I was thinking of a use case for this type of system, where authentication is determined by a piece of paper, where part of the security layer is that a piece of paper, on which part of the program resides, has to be scanned into the system for the rest of the system to work.

It may be a useless experiment, but I am still wondering about other applications.

They call me the Tutorial Doctor.

What prevents someone from just copying the paper?

Niko Suni

There are programs that do this already, for archival purposes and for resiliency against technological advancement.

Things like blue-ray discs aren't necessarily stable over hundreds of thousands of years, nor are magnetically-stored information. Likewise, our computers even on 25 years' time won't like have the interfaces to read the information from them, let alone in 200 years or more.

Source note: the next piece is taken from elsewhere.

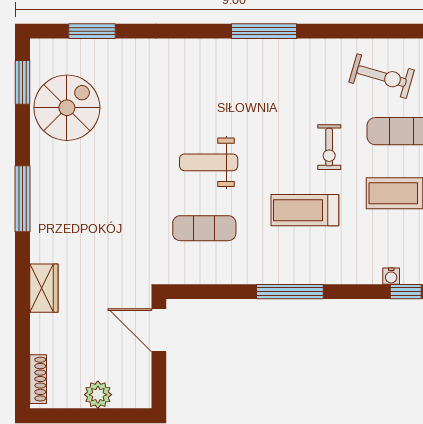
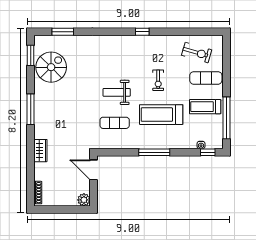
window: (264, 31) -> (142, 32), width x0.46
exercise bike: (329, 147) -> (158, 80), moved
treadmill: (305, 210) -> (161, 115), width x1.37, depth x1.38
plant: (98, 395) -> (84, 200), moved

Paper is low-tech, low-density, but its a safe bet that computers will have image sensors for as long as human beings have eyeballs. That makes optically-retrievable information in the visible color spectrum a good bridge to even far-distant futures.

As I recall, the program could store something approaching 128k with the consumer grade printers of the day (1200dpi or so) and used unmodified printers. I imagine one could do better with a specially-prepared printer or by modifying the firmware/drivers of a standard printer. This gave results that at the time could be retrieved by desktop scanner (consumer level) but today could probably be retrieved at short distances using even your mobile-phone's camera.

It did work more or less like a QR code. You have to have an encoding scheme though -- for example, even if your printer can produce accurately all 24million shades of an rgb888 color value, its impossible to say that another printer will have the same results or that a given image sensor will agree and read back what you thought was written -- the differences are too subtle. You have to make the data more discrete -- a black&white encoding is very discrete but not densely populated with information. You have to find a balance; maybe a few levels of grey are reliably discernible, Fr instance. Then you also want to build in error-correction so that a page can withstand smudging or pieces being damaged or torn (A QR code can still work even with a significant portion missing -- which is also the mechanism that allows the creation of some of the fancier vanity qr codes).

throw table_exception("(? ???)? ? ???");

People store data in images frequently.

Russian spies uploaded regular photos hiding stolen USA intel to Facebook.

World of Warcraft marks screenshots users take with secret data to help WoW track cheaters and also help them shut down clone WoW servers.

Monaco: What's Yours Is Mine stores custom user-made levels in images. Just share the image online and you share your custom level.

All of these use the least-significant bit of the pixels. There's a term for it, I'm just too lazy to google it right now.

In addition to the storing of data actually in the pixels, many image formats can store non-pixel metadata in them. The game Spore did that to allow users to share their custom alien-race. Upload a picture of your alien species, and you're sharing the species itself.

In a more common example you're already familiar with, barcodes and QR-codes use images to contain digital data that is then scanned by computers and interpreted. Bar codes have been around for decades, and QR-codes for nearly a decade.